リリースに致命的な影響があり、かつ自分だけでは日程をコントロールできないものは、「あとでやる作業」ではなく「最初にリスクを確認する対象」として扱う。 これが今回の一番の学びです。
次に同じことをやるなら:開発初日に見るチェックリスト
次に Google API を使うプロジェクトをやるなら、コードを書く前にこれを確認します。

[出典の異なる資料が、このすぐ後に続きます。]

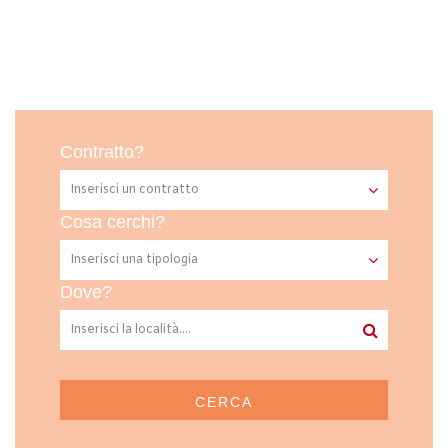
Contratto?
Cosa cerchi?
Dove?
CERCA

- どの Google API / scope を使うか
- その scope は sensitive か restricted か(その scope は本当に最小限か)
- 外部公開前に OAuth 審査が必要か
- OAuth 同意画面・申請フォームで何を求められるか(実際に画面に入って確認する)
- サービス紹介ページは必要か/それは誰が作るのか
- ロゴ・アプリ名・プライバシーポリシーは揃うか
- デモ動画は誰が録画し、どこにアップするか
- 指摘が来たら誰が対応するか
- リリース予定日から逆算して、審査待ちの時間を確保できているか
全部を初日に終わらせる必要はありません。でも、初日に「存在を知っている」必要はありました。知らないリスクは、計画に入れられないからです。
まとめ
- Google OAuth 審査は、最後に申請する作業ではなかった。sensitive / restricted scope を使う可能性があるなら、開発初期に申請フォームを見に行くべきだった。
- 審査が通っていないと「確認されていません」警告やユーザー数制限が出るため、これはリリース品質の一部。
- より一般化すると——リリースに致命的な影響があり、自分だけでは日程をコントロールできないものは、作業タスクではなくリリースリスクとして扱う。
エンジニアはどうしてもコードの中の問題(API がつながらない、ビルドが落ちる)ばかり見てしまいます。でも商用サービスを外に出すとき、ブロッカーはコードの外にもあります。外部審査、他部署の制作物、ドメイン、プライバシーポリシー、デモ動画、返信待ち。そしてそういうものほど、自分の努力だけでは前倒しできない。
次に同じプロジェクトをやるなら、私はコードを書く前に、まず OAuth 同意画面と申請フォームを見に行きます。そこで初めて「何を作れば完成か」ではなく「何が揃わないとリリースできないか」が見えるからです。
補足・参考
この記事は OAuth 審査の完全な手順書ではありません。審査要件や画面仕様は変わるので、実際に申請する場合は必ず公式ドキュメントを確認してください。